Most people with HFA/AS have average intelligence, despite what ND proponents may tell you because I know I'm a rarity in the autism world.

I just don't understand intelligent people with HFA/AS who don't want to cure autism. Imagine what they and others like them could do if they weren't so socially inept! I would be the same person, except I would be able socialize and thus be much more successful.

Marius Filip said...

I fully agree with you; autism is a huge hindrance on you, a person with very high IQ who cannot fructify this massive intelligence because of autistic impairments.

In the case of ND, my understanding is that their agenda is to redefine eventually what a successful person is (along with what intelligence means, what a valid IQ test is, and so on and so forth).

In other words, if the reality does not fit my capacities, the hell with the reality, it is the reality's duty to curb itself in order to make me fit.

It's a slippery and dangerous track.

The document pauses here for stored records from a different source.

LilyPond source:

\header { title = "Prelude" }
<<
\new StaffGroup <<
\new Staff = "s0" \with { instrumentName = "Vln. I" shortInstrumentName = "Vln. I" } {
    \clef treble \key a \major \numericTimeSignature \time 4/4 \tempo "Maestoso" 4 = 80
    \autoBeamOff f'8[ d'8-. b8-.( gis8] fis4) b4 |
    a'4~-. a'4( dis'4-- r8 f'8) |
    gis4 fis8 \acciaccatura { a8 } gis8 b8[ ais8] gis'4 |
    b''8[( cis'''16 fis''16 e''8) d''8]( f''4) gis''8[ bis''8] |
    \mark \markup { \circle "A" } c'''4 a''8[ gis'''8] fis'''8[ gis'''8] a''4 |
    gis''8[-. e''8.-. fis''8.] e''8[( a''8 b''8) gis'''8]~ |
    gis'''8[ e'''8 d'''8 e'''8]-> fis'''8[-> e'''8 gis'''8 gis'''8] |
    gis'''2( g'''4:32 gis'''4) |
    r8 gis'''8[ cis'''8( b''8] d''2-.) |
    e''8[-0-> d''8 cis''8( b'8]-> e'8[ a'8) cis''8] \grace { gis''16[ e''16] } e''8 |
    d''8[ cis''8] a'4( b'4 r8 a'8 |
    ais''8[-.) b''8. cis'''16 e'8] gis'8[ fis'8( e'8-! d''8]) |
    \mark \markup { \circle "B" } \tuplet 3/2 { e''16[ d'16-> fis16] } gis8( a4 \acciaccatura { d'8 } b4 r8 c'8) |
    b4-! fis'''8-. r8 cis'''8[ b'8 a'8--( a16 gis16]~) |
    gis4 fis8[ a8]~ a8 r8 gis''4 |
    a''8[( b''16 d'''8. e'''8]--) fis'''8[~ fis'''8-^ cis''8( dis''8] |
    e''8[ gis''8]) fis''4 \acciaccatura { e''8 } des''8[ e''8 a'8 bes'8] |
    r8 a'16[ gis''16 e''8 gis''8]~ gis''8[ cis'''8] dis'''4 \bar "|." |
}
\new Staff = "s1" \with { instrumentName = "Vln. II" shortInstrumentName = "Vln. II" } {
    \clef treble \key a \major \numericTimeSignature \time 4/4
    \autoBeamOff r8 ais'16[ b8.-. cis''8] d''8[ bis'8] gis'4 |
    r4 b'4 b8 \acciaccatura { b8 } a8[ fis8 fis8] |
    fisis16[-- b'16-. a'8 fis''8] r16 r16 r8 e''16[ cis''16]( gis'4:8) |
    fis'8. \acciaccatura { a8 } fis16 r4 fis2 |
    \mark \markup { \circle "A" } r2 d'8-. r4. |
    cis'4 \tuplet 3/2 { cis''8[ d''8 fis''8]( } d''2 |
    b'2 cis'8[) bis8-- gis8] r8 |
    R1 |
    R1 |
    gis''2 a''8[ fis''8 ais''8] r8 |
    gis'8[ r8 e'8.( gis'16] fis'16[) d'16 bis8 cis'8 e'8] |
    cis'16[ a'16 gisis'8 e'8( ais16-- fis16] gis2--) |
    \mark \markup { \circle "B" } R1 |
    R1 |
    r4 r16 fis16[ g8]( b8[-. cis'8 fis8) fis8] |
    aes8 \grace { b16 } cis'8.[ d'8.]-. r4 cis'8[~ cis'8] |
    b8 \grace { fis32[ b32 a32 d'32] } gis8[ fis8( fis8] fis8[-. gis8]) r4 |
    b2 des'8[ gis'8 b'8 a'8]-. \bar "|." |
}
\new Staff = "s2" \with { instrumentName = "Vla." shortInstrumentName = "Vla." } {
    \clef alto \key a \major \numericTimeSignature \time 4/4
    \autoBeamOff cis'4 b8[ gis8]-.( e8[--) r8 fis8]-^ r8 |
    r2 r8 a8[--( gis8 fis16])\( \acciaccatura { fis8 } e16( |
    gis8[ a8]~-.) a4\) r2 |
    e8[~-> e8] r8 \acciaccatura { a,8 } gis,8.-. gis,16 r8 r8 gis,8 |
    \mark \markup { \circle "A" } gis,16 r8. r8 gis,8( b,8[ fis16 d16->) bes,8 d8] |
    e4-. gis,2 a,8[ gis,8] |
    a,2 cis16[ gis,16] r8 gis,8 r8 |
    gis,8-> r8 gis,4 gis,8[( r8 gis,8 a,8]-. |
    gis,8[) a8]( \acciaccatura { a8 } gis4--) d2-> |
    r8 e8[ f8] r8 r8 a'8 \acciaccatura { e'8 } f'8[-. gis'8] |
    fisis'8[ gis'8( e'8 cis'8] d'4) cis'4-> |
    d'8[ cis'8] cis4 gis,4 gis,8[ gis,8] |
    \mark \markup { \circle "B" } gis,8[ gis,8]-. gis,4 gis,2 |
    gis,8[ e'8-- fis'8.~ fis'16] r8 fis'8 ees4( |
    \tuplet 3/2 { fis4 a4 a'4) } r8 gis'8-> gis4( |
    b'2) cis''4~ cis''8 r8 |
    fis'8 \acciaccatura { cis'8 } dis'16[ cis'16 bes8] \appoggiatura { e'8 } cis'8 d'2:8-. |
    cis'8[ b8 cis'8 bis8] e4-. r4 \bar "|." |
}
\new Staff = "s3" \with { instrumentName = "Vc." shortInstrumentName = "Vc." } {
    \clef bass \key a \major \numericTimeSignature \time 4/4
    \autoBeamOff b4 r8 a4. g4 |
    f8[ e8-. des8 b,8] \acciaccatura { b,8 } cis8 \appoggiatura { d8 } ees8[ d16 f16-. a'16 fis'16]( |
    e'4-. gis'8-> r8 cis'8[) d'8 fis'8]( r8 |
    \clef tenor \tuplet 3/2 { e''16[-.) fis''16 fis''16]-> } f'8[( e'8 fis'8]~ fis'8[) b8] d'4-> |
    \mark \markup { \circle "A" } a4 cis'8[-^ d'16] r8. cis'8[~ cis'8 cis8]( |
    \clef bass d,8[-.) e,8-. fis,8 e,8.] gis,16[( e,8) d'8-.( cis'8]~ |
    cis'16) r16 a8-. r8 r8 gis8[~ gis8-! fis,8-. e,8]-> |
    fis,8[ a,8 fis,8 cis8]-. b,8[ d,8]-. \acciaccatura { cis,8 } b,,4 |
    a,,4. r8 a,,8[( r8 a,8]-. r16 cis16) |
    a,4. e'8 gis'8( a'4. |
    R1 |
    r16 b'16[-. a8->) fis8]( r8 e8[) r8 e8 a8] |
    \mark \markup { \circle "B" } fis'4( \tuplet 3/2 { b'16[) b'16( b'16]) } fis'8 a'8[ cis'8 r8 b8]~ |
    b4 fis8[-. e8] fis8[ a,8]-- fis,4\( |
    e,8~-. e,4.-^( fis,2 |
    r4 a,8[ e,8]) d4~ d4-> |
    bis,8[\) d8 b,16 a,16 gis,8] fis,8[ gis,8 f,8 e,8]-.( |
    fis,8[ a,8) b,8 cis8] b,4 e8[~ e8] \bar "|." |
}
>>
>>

My country was communist not long ago, I lived in that era, and the regime taught us that we were truly free (and not the Americans, the Canadians or the French) because there were no billionaires in our country to exploit the working class - as it was the case, so they said, in West.

In other words, the very concept of freedom was redefined and transformed into something that had nothing to do with what the sheer common sense says about what freedom is.

That's why I find ND so dangerous - not only because they try to speak in the name of others and they try to stop the battle to heal autism, but also because their very values and system of thinking rely on ideology and not on reality - hence, in my opinion, it is a poisonous lie.

I added your blog to my RSS reader. I would like to contact you by email some time in the future, if you don't mind, because I am deeply interested in how you see the world.

My son, age of 5, thanks to God and to behavioral intervention, makes steady and fast progress. I can foresee when he'll be functional enough to go mainstream.

Although he's got a good chance to recover, I am sure his way of thinking will be forever different. In this respect, your testimonies are invaluable to us, and I am sure, to many others.

Many thanks to Harold who, through his active blog, makes not only a vigorous pro-autism advocacy, but also builds virtual bridges between people.